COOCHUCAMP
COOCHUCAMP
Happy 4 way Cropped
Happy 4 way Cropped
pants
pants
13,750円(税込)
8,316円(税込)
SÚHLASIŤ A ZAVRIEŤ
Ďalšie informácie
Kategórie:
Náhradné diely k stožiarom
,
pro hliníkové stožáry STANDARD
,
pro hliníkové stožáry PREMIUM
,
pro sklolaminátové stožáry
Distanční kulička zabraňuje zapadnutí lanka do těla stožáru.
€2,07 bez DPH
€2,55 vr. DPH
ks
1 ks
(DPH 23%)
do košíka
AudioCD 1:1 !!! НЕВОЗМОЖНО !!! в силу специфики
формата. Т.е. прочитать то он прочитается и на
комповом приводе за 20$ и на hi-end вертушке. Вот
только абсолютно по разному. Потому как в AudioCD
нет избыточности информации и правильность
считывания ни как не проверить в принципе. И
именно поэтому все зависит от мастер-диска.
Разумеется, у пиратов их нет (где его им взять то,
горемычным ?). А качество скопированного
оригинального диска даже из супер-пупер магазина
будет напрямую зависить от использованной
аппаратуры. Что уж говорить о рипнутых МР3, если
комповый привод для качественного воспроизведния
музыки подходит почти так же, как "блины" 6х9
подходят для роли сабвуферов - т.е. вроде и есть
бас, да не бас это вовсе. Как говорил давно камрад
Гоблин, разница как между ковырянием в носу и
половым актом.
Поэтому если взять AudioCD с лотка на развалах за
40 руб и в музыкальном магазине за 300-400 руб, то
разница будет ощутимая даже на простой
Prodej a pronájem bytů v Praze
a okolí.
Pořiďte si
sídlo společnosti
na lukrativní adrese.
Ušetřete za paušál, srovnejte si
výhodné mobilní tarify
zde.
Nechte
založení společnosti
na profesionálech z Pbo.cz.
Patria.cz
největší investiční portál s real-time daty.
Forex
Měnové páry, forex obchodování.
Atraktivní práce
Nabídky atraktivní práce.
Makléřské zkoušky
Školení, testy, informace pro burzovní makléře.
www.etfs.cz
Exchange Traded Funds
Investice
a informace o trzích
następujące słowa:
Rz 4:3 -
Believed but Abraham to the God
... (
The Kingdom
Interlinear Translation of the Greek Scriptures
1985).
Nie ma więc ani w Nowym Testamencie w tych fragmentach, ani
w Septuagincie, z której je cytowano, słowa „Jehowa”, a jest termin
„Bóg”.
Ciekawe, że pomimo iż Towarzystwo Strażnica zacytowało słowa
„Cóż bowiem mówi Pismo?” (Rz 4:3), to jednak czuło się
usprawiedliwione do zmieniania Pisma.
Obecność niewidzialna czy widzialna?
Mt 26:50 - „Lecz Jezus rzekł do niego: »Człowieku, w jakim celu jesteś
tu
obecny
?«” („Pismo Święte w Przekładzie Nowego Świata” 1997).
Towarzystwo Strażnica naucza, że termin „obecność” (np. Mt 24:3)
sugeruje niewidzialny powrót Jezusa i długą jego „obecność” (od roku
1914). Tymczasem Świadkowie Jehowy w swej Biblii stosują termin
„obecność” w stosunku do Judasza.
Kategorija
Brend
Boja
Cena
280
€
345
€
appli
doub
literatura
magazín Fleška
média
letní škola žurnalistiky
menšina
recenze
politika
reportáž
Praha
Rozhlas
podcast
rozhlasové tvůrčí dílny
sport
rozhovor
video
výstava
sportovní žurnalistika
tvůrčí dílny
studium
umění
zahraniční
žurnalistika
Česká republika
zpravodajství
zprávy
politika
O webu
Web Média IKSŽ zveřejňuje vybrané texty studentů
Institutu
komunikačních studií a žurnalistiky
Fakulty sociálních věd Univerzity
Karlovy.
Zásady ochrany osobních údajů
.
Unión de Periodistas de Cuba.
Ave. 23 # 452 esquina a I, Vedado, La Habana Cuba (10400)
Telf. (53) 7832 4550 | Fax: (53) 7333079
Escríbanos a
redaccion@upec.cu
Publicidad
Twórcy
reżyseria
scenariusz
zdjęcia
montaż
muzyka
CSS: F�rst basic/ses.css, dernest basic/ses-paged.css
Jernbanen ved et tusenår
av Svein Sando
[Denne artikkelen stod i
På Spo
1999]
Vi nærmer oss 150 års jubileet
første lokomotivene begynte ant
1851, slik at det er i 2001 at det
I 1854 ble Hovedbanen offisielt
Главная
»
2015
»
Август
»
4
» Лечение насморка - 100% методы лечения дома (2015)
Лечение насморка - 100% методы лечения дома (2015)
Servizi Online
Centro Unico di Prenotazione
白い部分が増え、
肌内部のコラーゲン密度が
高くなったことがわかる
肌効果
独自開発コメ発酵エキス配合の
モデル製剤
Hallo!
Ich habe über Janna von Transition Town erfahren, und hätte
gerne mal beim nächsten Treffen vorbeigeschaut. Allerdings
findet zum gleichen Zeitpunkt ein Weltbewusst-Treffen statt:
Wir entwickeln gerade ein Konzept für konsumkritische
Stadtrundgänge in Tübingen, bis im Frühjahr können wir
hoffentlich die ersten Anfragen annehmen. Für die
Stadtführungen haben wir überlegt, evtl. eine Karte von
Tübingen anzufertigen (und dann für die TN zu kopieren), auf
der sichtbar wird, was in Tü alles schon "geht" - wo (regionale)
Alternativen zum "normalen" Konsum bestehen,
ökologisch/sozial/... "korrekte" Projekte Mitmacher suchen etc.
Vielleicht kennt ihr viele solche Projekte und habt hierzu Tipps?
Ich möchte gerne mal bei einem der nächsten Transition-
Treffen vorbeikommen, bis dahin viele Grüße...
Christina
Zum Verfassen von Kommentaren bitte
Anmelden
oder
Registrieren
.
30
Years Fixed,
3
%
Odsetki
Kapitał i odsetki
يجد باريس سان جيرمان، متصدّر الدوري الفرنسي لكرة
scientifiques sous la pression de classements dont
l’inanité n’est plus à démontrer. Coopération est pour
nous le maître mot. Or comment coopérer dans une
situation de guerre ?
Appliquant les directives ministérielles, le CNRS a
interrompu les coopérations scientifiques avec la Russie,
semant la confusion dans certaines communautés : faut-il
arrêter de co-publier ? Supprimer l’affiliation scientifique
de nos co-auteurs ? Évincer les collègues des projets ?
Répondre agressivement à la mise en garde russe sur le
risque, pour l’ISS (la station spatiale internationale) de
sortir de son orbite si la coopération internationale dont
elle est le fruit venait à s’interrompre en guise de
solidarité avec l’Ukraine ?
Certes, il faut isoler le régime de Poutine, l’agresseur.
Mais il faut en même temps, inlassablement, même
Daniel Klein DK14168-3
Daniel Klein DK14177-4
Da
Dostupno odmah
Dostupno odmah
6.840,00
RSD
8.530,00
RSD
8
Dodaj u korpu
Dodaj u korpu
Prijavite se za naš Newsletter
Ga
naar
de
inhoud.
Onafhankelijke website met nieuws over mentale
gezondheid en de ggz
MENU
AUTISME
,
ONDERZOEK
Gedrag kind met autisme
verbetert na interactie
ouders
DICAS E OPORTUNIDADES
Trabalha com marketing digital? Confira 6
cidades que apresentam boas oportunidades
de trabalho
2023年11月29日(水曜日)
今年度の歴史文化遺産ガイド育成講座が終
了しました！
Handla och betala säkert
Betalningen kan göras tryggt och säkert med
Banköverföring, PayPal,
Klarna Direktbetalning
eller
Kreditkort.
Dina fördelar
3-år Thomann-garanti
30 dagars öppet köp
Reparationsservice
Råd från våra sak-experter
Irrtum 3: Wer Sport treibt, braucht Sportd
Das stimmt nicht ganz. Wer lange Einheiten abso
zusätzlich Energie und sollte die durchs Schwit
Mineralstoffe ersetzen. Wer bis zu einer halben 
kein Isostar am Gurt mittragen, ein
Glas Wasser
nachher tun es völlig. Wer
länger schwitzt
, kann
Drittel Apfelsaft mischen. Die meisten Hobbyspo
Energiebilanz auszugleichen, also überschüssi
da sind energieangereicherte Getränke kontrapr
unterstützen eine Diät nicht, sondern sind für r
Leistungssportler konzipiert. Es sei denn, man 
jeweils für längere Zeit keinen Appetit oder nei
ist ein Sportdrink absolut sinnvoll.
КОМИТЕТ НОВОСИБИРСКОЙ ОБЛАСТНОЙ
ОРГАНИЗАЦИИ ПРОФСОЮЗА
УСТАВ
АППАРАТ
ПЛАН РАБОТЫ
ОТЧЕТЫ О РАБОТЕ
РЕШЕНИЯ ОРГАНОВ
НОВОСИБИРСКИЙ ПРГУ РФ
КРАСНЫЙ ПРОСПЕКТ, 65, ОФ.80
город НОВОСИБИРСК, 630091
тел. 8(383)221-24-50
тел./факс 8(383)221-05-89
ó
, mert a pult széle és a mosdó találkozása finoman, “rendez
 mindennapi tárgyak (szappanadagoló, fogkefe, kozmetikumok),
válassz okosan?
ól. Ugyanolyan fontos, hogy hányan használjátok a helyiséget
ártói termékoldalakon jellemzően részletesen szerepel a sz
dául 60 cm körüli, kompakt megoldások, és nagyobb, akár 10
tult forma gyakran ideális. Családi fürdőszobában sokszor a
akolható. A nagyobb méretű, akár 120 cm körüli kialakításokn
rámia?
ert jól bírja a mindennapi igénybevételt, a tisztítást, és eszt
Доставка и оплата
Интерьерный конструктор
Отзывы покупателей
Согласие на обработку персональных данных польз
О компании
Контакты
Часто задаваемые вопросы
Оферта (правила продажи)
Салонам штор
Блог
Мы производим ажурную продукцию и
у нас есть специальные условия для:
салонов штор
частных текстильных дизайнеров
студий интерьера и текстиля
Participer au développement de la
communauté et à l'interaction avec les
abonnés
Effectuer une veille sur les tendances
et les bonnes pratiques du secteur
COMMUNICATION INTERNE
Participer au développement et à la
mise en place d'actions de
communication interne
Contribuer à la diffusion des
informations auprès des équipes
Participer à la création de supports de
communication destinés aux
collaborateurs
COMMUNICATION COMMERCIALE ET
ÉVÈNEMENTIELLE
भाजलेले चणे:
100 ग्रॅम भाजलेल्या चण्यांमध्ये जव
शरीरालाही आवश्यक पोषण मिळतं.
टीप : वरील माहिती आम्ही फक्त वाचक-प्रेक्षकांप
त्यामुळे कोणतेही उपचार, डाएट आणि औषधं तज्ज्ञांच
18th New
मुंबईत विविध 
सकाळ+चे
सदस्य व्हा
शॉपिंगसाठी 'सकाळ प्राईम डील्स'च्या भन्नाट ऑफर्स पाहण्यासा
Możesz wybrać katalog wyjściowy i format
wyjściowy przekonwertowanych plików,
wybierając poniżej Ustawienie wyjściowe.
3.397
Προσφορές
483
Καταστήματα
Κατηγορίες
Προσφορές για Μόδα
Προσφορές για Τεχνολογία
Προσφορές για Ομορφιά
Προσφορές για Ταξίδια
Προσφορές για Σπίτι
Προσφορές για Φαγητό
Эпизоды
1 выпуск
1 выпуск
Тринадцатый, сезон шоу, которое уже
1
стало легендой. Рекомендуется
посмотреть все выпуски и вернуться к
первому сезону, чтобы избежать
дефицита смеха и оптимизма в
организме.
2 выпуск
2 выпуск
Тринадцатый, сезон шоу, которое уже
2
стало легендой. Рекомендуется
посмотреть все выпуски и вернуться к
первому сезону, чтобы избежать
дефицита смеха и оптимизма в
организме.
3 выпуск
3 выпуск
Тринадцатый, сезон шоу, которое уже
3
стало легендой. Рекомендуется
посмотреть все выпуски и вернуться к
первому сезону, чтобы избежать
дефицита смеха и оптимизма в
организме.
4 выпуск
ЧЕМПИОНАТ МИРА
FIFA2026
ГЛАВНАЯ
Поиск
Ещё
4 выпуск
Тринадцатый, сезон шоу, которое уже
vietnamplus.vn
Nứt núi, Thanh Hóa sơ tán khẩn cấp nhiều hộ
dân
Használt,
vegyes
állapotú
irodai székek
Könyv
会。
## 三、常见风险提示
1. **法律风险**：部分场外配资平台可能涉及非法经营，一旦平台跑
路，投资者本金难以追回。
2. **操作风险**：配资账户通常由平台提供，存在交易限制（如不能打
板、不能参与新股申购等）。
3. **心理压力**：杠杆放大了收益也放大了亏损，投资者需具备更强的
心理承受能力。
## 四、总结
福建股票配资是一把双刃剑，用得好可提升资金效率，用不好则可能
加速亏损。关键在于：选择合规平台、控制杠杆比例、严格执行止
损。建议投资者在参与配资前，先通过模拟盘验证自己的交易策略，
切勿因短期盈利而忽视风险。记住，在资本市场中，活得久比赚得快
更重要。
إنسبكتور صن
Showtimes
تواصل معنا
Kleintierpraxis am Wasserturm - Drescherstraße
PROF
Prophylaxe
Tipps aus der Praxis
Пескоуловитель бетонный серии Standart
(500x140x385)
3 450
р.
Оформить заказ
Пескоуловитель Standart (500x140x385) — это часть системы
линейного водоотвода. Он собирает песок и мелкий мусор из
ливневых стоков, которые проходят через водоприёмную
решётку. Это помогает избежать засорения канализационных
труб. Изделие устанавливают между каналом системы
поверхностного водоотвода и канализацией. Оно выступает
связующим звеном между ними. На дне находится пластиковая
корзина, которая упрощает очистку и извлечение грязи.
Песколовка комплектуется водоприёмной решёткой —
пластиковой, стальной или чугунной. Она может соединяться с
----
WHAT THE TASK ASKS: Within the material above, output exactly the lines from the one with "hoffentlich die ersten" through the one with "Mitmacher suchen etc.", end lines included, and nothing besides.

WRITTEN ANSWER:
hoffentlich die ersten Anfragen annehmen. Für die
Stadtführungen haben wir überlegt, evtl. eine Karte von
Tübingen anzufertigen (und dann für die TN zu kopieren), auf
der sichtbar wird, was in Tü alles schon "geht" - wo (regionale)
Alternativen zum "normalen" Konsum bestehen,
ökologisch/sozial/... "korrekte" Projekte Mitmacher suchen etc.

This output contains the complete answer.